Dziewczynka odrazu weszła na łóżko, położyła się koło mnie, a ja ją przytuliłam, Klaus mnie obejmował od tyłu, poszłam spać dalej.
Rano otworzyłam oczy, Hope dalej spała, a Klaus siedział na fotelu przede mną.
- Dzień dobry - powiedział.
- Dzień dobry - odpowiedziałam.
Wstałam ostrożnie do pozycji siedządzej, żeby nie obudzić Hope.
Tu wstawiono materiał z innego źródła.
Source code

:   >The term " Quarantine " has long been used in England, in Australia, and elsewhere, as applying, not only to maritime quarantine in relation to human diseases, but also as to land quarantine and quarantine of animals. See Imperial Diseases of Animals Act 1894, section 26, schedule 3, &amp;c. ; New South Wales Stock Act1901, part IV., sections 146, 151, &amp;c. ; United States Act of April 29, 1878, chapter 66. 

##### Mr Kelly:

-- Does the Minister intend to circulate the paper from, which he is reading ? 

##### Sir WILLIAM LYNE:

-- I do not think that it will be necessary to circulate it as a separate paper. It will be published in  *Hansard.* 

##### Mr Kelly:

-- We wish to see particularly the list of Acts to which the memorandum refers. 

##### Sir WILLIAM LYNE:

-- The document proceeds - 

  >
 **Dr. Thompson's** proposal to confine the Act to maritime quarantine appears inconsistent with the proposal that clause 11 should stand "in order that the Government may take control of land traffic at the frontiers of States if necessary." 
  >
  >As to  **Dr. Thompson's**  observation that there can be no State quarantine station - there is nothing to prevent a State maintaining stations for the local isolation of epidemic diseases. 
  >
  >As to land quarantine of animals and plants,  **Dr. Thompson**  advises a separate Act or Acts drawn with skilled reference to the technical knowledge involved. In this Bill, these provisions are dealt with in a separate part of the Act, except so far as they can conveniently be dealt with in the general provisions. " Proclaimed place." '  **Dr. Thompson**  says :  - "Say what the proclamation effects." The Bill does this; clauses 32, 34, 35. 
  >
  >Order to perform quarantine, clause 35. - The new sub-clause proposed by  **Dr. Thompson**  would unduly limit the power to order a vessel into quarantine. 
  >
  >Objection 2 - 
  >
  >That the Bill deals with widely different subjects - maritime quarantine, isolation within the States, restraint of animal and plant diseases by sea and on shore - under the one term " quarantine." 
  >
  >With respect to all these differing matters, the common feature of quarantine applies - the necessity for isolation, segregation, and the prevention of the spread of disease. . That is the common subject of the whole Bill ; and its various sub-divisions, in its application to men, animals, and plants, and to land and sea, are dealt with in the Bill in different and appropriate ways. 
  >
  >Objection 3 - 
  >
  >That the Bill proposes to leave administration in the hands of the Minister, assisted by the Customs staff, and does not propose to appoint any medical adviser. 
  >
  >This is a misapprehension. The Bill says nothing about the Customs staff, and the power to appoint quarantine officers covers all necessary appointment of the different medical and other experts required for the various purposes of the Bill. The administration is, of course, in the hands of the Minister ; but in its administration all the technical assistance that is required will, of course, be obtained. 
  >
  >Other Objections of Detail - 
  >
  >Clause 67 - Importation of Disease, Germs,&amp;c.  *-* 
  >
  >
- Przyszła w nocy i powiedziała, że miała
koszmar - odezwałam się.- Codziennie ma koszmary na początku myśleliśmy, że ciebie nie ma i tęskni, ale teraz nie wiem co o tym myśleć -
Nic nie odpowiedziałam, odwróciłam wzrok od Klausa. Poczułam jak łóżko się ugina blisko mnie.
- Co się stało? - zapytał Klaus łapiąc mnie za ręke.
- Nie było mnie za długo, Hope ma koszmary, nasza słynna trójka jest przed nami -
- Spokojnie, najważniejsze, że teraz jesteś, Hope cię potrzebuje, ja cię potrzebuje -
- Ta kobieta miała racje -
- W czym i jaka kobieta? -
- Mówiłam ci, że kogoś zabiłam, dlatego odzyskałam człowieczeństwo, była to kobieta, a dokładniej wampirzyca, nie znałam jej, a ona chciała mi pomóc przed śmiercią wypowiedziała słowa " Hope cię potrzebuje " to zadziałało na mnie jak kubeł zimnej wody -
- Nie obwiniaj się o to, że cię nie było, ja powinnienem się obwiniać, dlatego, że cię nie znalazłem -
- To nie twoja wina -
Nagle Hope się obudziła.
- Dzień dobry kochanie - powiedziałam.
- Cześć -
- Jak się spało? - spytałam.
- Dobrze tylko ten koszmar -
- A co ci się śniło? -
- Biegłam przez las, uciekałam przed czymś, potem zobaczyłam was leżących na ziemii, nie ruszających się i się obudziłam -
Spojrzałam na Klausa przerażonym wzrokiem to nie wróżyło nic dobrego. Może to jakieś sny prorocze albo dostaje już paranoi.
CZYTASZ
Enemies To Lovers
Fiksi PenggemarWszystko zaczeło się od przyjaźni dwóch osób Elizabeth Maximoff i Stefana Salvatore. Pewnego dnia do Mystic Falls przyjeżdża rudowłosa kobieta, aby pomóc przyjacielowi w potrzebie. Co się wydarzy jak pozna pierwotną hybrydę Niklausa Mikaelsona? Będ...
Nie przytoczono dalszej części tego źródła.